Corey Stephan, Ph.D.


Sancta Missa: The Catholic husband and father’s typical Sunday morning experience (Fun Post)

Corey Stephan

I have decided to take a break from my usual serious, long-form blog posts in favor of a playful, short one.

Prepare breakfast for the children. Do not prepare breakfast for yourself. You are supposed to fast. Your stomach growls while you smell the bananas with peanut better.

Tie your bowtie. Dress the children. Your wife groggily dresses herself.

Fiddle sticks. You forgot to shave your face. Untie your bowtie. Shave your face. Retie your bowtie.

The children are either wildly energetic or painfully exhausted with no chance for middle ground. You are only capable of feeling tired.

Either you or your wife loudly says, “Come on, everyone. We cannot be late for Mass.” The one who does not say that thinks to himself or herself, “With how I am feeling this morning, I would not mind sleeping longer, even if it meant being late for Mass,” but he or she actually says aloud, “Of course, dear. We will not be late for Mass.”

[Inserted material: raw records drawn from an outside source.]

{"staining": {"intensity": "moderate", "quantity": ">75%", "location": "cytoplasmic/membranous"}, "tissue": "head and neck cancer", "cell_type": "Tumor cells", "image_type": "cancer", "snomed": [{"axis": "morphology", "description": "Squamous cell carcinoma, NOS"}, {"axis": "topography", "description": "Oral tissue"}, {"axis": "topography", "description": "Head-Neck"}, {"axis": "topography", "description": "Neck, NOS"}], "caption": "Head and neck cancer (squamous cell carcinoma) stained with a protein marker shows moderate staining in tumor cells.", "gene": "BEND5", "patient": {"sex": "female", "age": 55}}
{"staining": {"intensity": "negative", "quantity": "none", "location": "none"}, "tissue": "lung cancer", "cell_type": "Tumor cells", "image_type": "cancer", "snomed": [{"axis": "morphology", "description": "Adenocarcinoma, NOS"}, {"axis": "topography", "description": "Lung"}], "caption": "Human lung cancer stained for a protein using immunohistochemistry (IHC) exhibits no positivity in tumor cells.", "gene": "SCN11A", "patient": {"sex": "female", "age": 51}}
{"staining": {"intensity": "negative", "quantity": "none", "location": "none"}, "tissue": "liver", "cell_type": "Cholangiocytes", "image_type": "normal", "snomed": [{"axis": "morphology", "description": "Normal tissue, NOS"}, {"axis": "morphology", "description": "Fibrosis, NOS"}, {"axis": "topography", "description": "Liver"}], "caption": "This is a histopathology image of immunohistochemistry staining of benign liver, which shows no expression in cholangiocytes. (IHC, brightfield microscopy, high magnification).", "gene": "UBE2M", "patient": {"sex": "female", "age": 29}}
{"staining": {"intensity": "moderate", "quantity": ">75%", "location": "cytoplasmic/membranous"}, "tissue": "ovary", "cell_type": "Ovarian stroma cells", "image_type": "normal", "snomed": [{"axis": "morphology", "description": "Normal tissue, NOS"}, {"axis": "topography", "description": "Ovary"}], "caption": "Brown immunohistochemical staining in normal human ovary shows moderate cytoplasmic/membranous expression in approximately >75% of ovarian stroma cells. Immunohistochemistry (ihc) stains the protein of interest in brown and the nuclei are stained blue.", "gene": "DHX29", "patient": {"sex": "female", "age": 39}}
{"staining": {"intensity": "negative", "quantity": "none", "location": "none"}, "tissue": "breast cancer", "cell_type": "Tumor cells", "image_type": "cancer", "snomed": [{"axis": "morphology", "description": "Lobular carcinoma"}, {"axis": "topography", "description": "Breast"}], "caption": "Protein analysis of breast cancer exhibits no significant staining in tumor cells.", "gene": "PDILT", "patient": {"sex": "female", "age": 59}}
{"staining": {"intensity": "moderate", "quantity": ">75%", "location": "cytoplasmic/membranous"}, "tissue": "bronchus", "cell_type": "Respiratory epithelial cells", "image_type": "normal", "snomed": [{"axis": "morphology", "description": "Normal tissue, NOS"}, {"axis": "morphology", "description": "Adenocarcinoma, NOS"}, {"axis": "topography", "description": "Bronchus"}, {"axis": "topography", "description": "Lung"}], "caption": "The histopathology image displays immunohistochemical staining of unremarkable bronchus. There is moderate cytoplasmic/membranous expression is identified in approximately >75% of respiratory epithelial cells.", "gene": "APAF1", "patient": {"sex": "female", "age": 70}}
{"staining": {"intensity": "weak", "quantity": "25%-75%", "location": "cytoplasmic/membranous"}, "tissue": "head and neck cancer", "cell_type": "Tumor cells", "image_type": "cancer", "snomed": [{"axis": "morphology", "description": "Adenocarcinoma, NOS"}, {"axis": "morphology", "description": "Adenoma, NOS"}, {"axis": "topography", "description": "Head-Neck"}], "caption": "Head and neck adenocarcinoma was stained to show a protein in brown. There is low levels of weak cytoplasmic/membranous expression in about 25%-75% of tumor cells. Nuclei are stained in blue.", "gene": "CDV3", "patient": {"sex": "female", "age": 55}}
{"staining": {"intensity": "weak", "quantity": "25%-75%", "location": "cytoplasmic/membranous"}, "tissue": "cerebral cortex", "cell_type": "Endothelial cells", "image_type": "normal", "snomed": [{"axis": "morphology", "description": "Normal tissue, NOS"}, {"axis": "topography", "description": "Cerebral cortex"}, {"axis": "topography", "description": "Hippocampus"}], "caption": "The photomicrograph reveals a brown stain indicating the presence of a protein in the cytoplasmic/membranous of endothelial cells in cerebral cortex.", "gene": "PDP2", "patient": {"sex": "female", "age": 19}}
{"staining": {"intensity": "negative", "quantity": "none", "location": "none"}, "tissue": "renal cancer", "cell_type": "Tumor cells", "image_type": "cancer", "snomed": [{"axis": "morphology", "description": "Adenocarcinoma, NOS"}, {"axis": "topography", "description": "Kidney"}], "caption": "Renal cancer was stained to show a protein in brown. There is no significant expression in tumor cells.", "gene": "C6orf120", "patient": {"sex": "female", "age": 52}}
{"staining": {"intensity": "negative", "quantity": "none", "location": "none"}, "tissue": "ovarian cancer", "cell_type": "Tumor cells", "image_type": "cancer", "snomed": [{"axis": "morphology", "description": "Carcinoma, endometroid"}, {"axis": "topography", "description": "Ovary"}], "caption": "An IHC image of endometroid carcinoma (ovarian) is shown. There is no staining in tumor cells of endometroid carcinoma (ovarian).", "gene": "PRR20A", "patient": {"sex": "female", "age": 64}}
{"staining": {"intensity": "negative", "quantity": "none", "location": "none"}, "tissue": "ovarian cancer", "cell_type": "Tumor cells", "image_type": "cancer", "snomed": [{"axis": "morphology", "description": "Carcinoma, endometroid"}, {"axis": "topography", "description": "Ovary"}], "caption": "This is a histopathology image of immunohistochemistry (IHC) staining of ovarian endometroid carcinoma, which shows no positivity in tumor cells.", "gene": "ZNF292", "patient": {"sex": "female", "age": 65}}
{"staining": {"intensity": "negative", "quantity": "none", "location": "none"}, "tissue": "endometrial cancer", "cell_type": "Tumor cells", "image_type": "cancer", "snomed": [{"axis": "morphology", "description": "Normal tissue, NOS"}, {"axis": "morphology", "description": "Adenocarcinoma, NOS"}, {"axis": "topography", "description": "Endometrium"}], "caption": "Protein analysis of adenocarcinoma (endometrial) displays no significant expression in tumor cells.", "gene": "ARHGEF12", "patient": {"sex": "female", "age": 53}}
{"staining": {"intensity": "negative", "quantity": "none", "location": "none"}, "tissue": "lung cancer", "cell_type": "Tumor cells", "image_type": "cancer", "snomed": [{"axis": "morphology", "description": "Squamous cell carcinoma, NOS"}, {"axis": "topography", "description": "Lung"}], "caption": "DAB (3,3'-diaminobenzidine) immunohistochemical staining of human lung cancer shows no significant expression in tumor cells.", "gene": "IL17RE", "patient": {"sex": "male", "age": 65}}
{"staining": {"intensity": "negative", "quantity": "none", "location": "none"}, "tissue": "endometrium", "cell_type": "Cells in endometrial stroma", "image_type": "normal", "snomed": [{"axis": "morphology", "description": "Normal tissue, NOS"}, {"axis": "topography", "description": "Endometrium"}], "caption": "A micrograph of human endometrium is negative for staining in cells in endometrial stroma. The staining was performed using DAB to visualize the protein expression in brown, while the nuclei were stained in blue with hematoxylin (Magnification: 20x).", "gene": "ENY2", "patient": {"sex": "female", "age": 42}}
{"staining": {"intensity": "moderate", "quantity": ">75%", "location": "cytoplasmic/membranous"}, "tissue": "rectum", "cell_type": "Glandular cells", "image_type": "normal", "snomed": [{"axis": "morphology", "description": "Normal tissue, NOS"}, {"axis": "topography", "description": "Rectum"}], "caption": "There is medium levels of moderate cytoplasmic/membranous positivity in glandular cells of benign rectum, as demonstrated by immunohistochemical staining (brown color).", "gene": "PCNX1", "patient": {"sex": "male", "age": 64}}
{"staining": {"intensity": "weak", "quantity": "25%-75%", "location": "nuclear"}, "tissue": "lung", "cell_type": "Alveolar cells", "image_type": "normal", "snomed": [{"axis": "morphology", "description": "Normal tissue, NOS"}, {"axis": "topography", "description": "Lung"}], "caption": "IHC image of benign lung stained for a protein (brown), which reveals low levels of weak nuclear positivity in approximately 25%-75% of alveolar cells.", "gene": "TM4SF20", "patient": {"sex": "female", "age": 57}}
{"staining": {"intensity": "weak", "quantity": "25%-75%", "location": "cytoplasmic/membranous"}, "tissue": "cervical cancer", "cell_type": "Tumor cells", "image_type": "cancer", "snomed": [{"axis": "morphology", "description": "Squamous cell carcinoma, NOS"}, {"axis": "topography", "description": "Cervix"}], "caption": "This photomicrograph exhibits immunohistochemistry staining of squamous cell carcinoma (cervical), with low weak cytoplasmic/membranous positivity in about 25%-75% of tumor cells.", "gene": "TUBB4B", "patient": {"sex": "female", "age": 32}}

Help children go to the potty and brush their teeth. Inevitably, one child has food, milk, urine, and/or toothpaste on his/her clothing at this point, which you must try frantically to wipe clean. If you should fail, then you will have to sprint to redress that child. Time is running short.

Rush into the car. The children cry while buckling the seat belts for their car seats.

Back out of the driveway to realize that you have forgotten something. Stop. Run back inside.

Politely comment that vehicular traffic is less of a problem than on weekdays. (The same thing is true every Sunday morning, which renders the comment useless.)

Arrive at the parish with not quite enough time for everyone to use the restroom, but try to have everyone use the restroom anyway.

Scramble into the pew. The children are surprisingly content.

The children’s contentedness cannot withstand the priest’s tardiness. “Really?,” you think. “This guy rolls out of bad and slips on some robes, and he actually lives right here, but he cannot be bothered to be here on time?” Outwardly, you smile to your spouse while gently working to keep your children calm.

Finally, amidst children squirming, the music begins. You rise, and everyone snaps into something resembling focus.

Now, it is time for an hour of wrangling the little ones.

Have fun with the return drive. Maybe the children will not find some random cause for tears.